JOB ITEM: From the data below, retype exactly the lines starting with the one that contains "Gemeinde Steinigtwolmsdorf oder" and ending with the one that contains "Auf der Karte anschauen", both included.
======== INFORMATION SUPPLIED
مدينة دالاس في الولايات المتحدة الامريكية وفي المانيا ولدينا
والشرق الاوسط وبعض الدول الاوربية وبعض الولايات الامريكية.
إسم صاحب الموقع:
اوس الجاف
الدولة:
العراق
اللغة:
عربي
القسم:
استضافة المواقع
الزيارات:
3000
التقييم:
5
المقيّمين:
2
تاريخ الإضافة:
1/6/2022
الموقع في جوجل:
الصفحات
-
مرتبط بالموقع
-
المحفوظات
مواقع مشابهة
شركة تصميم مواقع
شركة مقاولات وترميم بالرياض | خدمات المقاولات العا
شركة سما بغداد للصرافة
================
======== INFORMATION SUPPLIED
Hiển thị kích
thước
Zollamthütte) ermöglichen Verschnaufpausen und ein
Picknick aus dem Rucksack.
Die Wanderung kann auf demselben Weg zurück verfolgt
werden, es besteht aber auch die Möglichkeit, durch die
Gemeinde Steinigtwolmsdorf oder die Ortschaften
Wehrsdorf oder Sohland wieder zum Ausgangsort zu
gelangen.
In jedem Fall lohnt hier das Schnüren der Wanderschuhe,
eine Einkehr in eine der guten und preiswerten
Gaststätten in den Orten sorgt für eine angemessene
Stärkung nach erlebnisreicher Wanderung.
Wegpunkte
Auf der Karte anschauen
================
======== INFORMATION SUPPLIED
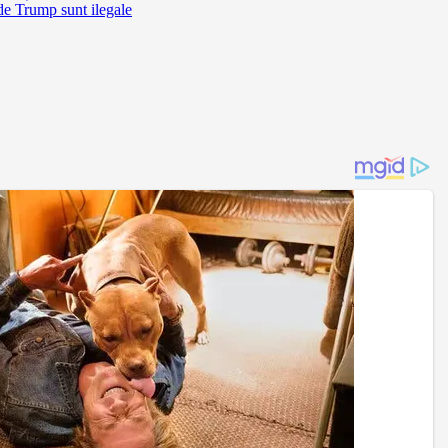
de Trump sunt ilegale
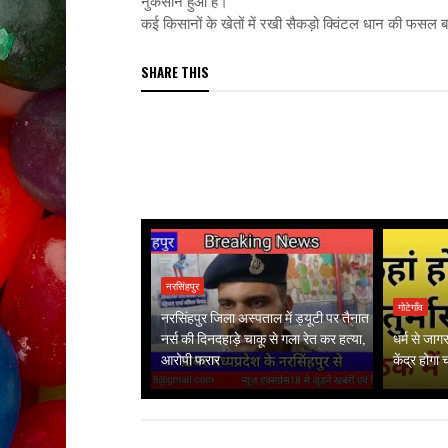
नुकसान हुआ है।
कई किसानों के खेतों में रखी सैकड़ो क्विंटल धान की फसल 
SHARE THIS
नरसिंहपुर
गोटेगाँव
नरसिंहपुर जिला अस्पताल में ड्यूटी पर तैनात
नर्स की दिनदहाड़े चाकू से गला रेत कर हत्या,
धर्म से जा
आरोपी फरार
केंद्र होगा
================
SOLUTION TO THIS TASK:
Gemeinde Steinigtwolmsdorf oder die Ortschaften
Wehrsdorf oder Sohland wieder zum Ausgangsort zu
gelangen.
In jedem Fall lohnt hier das Schnüren der Wanderschuhe,
eine Einkehr in eine der guten und preiswerten
Gaststätten in den Orten sorgt für eine angemessene
Stärkung nach erlebnisreicher Wanderung.
Wegpunkte
Auf der Karte anschauen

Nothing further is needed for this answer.